Jinart avait trouvé deux endroits élevés où placer les observateurs à caméras. Un était la gouttière d’une ferme qui surplombait l’entrée du laboratoire. L’autre, un arbre dont les frondaisons donnaient une vue à 270° de la villa. Le troisième observateur – celui qui portait les charges en ruban – devrait être placé plus soigneusement. Jinart s’assit sur ses pattes arrière et une poche se forma sur son ventre, comme un tablier de cuisinier.
— Normalement, je transporterais mes petits dans cette poche, dit-elle. (Elle mit les trois sphères dedans, ce qui lui donna l’air d’avoir avalé une proie de forme irrégulière.) Mais si je ne vous aide pas, mes chances d’élever une autre portée sont réduites. Je considère donc que c’est un acte approprié.
Neuf était toujours autant fasciné par les Gurlanin. Plus il en voyait à leur sujet, moins il en savait. Il espéra qu’il aurait un jour l’occasion d’en apprendre plus.
Dans une heure, il serait midi. Atin sortit son paquetage de rations et sa gamelle, une feuille plate qui s’encliqueta pour prendre la forme convenable. Il mit ses cubes de rations dedans.
— Combien avons-nous en tout ?
— Il me reste une demi-journée de rations, dit Fi.
— Moi aussi, dit Neuf.
Darman mit la main dans son paquetage et en sortit un paquet de la taille d’une brique.
— Un jour de cubes, ce kuvara et cette viande séchée. Mettons tout ensemble et prenons deux repas avant d’y aller. Si nous nous en tirons, nous devrons courir trop vite pour penser à manger.
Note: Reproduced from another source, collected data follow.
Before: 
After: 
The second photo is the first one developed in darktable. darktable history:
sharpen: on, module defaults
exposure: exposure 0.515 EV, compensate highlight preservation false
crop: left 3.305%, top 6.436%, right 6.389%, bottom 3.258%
Et si nous y restons, ce serait dommage de mourir affamés.
— Je suis pour, dit Atin.
Neuf voulait demander son avis à Etain, mais elle était assise, les jambes croisées, les yeux fermés et les mains dans son giron. Darman mit un doigt sur ses lèvres et secoua la tête.
— Elle médite, murmura-t-il.
Neuf espéra qu’elle sortirait de sa transe transformée. Il lui manquait toujours une escouade pour pouvoir faire un boulot correct…
— Tu as dix secondes à vivre, dit Ghez Hokan. Parle.
Il sortit le sabre laser de Fulier, et la lame d’énergie bleue crépita en s’activant. Il se demanda comment la lame avait à chaque fois une longueur déterminée.
Guta-Nay, l’air plus abruti qu’il se souvenait, ignora le sabre laser.
— J’ai été capturé par des soldats. Je me suis échappé.
— Des troupes de la République ? Des humains ?
— Oui. Ils m’ont pris, m’ont obligé à porter des choses.
— Ils ont repéré tes talents, de toute évidence. Comment t’es-tu enfui ?
— Ils dormaient. Ils n’ont pas fait attention. Je suis parti.
— Combien de soldats ?
— Quatre. Et fifille.
— Fifille ?
Guta-Nay montra le sabre laser.
— Elle a un truc comme celui-là.
Donc, la femme qui était avec les soldats était bien une Jedi.
— Seulement quatre ?
— Ils ont un autre… une autre escouade, dit-il, luttant pour se souvenir du mot nouveau.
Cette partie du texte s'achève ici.